Бывает, конечно, и у мужчин более живой смех. Например, я замечала, что некоторые из мужиков неизменно вызывают смех своих односельчан или товарищей (батраков). Покажется фигура такого широкобородого «Петрухи» или толстомордого «Никиты», и все «грохочут». Обыкновенно это фигура полная достоинства, видная, часто красивая, а «грохочут» все да и только! Кажется, дело в том именно и кроется, что такие «Петрухи» и «Никиты» полны чувства собственного достоинства или сознания своей красоты, «горды», не любят, чтобы над ними смеялись. Поступь у них важная, а это и возбуждает смех, и чем больше «Никиты» сердятся — тем смех пуще. В таких случаях неудержимее всех «грохочут», конечно, плюгавенькие и невидные «Иваны». (Зачинщиками смеха «Иваны», конечно, никогда не бывают.) Смеются долго и тонко, захлебываясь и сгибаясь, точно желая совсем уж спрятать свои невзрачные лица.
К сожалению, если такой «Петруха» или «Никита» — богач, деревенский кулак, то... и смеху такого не бывает. Так смеяться можно над «товарищем», а какой же товарищ — кулак?
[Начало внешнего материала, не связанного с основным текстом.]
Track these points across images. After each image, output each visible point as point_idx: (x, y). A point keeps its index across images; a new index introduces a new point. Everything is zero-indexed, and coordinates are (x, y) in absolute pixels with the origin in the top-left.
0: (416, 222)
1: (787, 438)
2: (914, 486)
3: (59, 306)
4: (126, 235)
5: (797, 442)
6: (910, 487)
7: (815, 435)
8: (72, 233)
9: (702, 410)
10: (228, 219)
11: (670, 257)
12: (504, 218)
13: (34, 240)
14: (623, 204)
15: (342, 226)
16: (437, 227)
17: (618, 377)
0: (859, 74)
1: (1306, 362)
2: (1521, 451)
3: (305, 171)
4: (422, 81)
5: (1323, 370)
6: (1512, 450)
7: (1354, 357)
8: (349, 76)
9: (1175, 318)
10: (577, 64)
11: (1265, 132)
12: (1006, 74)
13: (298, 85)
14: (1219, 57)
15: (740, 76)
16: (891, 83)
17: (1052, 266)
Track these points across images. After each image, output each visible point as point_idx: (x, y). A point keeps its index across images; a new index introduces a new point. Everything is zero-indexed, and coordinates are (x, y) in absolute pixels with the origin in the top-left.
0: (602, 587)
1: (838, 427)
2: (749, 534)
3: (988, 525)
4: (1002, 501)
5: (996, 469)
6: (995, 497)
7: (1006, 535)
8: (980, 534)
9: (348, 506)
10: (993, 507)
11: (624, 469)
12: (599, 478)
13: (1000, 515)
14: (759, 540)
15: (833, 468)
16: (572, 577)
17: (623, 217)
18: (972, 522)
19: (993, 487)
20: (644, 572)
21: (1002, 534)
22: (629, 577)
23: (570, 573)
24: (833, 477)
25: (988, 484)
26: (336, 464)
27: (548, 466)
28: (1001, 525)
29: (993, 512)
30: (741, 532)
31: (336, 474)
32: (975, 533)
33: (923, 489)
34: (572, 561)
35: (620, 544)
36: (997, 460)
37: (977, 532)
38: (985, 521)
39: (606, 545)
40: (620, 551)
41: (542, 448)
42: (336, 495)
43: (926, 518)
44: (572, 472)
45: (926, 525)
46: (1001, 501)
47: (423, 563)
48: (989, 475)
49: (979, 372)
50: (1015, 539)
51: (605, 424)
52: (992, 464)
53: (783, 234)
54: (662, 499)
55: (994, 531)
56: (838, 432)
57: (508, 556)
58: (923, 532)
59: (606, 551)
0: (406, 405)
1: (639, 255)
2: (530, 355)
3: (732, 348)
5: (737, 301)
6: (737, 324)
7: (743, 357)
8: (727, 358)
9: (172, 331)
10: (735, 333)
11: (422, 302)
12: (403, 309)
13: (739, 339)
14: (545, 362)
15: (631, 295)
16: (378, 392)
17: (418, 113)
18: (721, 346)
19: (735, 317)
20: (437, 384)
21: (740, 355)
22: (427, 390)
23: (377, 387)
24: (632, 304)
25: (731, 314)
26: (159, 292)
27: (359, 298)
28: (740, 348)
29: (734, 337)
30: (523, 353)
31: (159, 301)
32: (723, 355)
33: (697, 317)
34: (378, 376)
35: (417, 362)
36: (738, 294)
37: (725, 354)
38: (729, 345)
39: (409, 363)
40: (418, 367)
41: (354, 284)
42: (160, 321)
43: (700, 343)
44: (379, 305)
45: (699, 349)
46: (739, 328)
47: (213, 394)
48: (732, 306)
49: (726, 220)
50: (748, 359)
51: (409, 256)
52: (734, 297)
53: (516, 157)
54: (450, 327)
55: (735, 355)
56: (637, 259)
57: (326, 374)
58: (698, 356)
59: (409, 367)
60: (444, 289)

Иду по деревне. Против небогатой избенки стоит воз с капустой. Лошадь отпряжена и отведена на двор, хозяин избы стоит, опершись локтями на передок телеги, и «ничего не делает». Кругом воза толпятся 3 бабы: они отбирают лучшие кочни капусты и очищают их от отставших листьев. Дверь кладовушки отворена, и две крошечные девочки — годов по 4 — носят очищенные кочни и складывают их на земляной пол амбарчика. (Часа два так проработали.) Мужик стоит у телеги час, другой, иногда набивает себе «цигарку» и курит. Бабы то звонко и быстро, то нараспев переговариваясь о свойствах капусты и ее дороговизне, все-таки довольно быстро облущивают ее, но нужно видеть девочек! С каким усердием, серьезностью и быстротой они переносят кочаны в кладовушку! Как они ждут, чтобы мать или тетка протянула им кочан и какое удовольствие написано на их замазанных мордочках, когда, семеня босыми ногами, они направляются с кочаном или двумя в кладовую. Одна из баб уходит в избу и выносит оттуда на руках 21/2-летнего мальчугана. Сначала он жмурится от солнца, потом несколько минут серьезно приглядывается к девочкам и тогда уже неудержимо рвется на землю, подбегает не совсем еще твердыми шагами к телеге и, уморительно хватая ручонками воздух, протягивает их к кочнам: «Мама, дай». Мама не сразу исполняет его желание, рев, конечно. «Н&, на, молчи», и мальчуган, улыбаясь, с непросохшими еще слезами, начинает за девочками вслед носить кочаны в кладовую. «Вишь, какие работники, — замечает одна баба, — не отгонишь, а да-ко-сь вырастут, батогами их работать не заставишь: так-то завсегда!» Может быть, для 3-летнего «Ивана» новы еще впечатления от капусты и от всех предметов и действий окружающих его людей, а 15-летнему «малому» уже примелькался однообразный обиход кругом него? Или картошка с сухим хлебом развила в нем апатию, ту унылость и равнодушие, с которыми он и в могилу сойдет в свое время?